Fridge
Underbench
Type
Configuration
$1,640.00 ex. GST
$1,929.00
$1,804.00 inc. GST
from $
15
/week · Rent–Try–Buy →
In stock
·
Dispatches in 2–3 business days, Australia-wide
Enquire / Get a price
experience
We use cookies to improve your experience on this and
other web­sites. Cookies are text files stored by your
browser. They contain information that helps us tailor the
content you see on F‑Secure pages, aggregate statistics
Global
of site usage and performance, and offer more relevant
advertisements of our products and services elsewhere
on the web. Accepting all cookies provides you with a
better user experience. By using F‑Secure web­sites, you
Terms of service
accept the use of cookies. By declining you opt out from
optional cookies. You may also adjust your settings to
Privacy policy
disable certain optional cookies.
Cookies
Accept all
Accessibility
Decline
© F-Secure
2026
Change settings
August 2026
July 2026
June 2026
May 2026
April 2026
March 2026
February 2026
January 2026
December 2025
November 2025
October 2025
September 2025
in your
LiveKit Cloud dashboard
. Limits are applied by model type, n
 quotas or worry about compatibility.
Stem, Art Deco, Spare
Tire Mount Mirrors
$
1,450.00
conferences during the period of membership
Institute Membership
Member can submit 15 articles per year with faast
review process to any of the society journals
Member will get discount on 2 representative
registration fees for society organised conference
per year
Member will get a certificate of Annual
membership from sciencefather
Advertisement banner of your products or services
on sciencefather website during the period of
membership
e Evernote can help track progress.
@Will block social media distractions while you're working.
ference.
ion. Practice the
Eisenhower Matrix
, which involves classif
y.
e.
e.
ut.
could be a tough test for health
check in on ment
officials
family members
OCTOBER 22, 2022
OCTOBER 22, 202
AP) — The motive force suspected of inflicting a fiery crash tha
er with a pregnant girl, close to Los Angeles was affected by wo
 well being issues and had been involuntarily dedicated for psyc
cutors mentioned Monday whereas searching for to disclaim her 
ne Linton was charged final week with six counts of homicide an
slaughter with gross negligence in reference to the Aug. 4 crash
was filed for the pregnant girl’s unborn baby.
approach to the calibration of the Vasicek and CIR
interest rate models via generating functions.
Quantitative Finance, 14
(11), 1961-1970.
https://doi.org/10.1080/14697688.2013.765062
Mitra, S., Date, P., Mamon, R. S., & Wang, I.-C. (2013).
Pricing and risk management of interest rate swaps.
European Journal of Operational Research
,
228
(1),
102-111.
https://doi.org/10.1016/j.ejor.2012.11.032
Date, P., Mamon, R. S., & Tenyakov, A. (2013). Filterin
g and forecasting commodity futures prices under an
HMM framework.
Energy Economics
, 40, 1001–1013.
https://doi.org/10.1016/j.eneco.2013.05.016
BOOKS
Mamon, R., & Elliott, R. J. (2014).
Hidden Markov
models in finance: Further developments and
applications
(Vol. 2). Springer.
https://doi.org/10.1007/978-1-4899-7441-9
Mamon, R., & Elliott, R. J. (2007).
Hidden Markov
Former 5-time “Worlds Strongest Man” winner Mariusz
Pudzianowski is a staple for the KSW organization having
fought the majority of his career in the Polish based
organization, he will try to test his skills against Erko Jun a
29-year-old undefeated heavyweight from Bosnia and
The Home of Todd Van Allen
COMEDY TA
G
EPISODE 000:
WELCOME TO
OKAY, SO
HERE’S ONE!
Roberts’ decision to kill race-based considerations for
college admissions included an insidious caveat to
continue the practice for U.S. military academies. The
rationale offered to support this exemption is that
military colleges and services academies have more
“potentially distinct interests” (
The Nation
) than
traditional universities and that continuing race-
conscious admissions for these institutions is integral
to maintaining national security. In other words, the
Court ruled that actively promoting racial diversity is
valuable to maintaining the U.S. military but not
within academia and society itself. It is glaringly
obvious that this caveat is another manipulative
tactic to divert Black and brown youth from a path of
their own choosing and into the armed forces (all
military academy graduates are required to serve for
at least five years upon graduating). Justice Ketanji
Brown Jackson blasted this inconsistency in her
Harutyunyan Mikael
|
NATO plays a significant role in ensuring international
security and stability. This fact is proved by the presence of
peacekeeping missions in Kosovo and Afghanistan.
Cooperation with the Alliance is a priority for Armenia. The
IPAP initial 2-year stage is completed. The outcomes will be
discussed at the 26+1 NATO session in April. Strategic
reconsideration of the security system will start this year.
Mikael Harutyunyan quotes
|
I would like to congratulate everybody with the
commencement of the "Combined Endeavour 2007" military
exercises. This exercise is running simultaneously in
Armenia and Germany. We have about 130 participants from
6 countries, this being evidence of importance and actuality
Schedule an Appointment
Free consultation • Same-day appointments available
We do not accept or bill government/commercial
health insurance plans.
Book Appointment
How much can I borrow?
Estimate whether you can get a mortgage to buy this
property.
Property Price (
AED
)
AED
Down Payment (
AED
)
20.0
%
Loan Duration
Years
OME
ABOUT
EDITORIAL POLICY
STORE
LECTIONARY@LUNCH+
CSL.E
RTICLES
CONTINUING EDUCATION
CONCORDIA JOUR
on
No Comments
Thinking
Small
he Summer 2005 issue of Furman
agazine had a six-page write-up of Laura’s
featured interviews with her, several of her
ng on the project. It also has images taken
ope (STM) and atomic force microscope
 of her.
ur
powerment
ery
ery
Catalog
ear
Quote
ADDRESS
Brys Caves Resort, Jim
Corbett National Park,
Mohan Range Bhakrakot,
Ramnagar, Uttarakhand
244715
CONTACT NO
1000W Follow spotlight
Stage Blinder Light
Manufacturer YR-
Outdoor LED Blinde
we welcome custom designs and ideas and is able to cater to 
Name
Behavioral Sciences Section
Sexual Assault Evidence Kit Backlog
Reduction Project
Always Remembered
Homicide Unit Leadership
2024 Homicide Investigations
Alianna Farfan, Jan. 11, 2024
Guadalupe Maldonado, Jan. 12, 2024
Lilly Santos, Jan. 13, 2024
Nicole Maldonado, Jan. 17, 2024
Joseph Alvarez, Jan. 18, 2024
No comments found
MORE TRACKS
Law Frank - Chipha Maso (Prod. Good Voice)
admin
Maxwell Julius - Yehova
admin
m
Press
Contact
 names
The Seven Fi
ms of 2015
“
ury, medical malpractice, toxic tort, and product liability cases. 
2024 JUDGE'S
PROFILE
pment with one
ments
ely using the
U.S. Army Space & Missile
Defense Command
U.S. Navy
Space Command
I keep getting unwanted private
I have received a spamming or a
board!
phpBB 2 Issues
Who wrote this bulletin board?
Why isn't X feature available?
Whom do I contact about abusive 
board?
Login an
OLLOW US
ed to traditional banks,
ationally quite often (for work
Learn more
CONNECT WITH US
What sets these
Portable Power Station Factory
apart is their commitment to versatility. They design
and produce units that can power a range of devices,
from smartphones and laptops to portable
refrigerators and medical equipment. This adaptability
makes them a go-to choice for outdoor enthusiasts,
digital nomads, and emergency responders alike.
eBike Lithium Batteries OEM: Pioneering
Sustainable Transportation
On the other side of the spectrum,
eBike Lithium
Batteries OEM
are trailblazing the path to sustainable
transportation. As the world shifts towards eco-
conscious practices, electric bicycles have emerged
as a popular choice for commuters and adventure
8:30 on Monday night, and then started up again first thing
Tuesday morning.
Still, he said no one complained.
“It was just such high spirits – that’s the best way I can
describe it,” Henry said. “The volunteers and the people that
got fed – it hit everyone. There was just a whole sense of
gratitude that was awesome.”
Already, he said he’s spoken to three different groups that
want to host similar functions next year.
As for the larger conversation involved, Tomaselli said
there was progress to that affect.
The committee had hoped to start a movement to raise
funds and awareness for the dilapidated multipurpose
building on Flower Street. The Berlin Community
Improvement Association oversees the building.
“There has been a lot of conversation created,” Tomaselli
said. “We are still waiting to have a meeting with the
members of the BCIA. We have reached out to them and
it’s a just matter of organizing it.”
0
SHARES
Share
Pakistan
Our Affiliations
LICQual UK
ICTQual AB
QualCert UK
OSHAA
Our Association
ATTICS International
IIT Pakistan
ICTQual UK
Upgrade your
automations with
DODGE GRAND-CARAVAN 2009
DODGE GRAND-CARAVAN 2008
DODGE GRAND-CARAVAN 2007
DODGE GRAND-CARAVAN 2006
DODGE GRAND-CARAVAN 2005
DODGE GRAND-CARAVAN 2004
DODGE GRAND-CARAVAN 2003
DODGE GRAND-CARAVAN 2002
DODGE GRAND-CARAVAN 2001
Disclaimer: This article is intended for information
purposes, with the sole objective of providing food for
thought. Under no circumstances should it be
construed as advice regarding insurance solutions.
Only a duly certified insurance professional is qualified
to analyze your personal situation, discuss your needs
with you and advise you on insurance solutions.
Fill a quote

* Your assignment: Can you recast the rows, from the very first line through the line containing "Privacy policy", as a numbered list with blank lines omitted?

* Solution to this exercise:
1. Fridge
2. Underbench
3. Type
4. Configuration
5. $1,640.00 ex. GST
6. $1,929.00
7. $1,804.00 inc. GST
8. from $
9. 15
10. /week · Rent–Try–Buy →
11. In stock
12. ·
13. Dispatches in 2–3 business days, Australia-wide
14. Enquire / Get a price
15. experience
16. We use cookies to improve your experience on this and
17. other web­sites. Cookies are text files stored by your
18. browser. They contain information that helps us tailor the
19. content you see on F‑Secure pages, aggregate statistics
20. Global
21. of site usage and performance, and offer more relevant
22. advertisements of our products and services elsewhere
23. on the web. Accepting all cookies provides you with a
24. better user experience. By using F‑Secure web­sites, you
25. Terms of service
26. accept the use of cookies. By declining you opt out from
27. optional cookies. You may also adjust your settings to
28. Privacy policy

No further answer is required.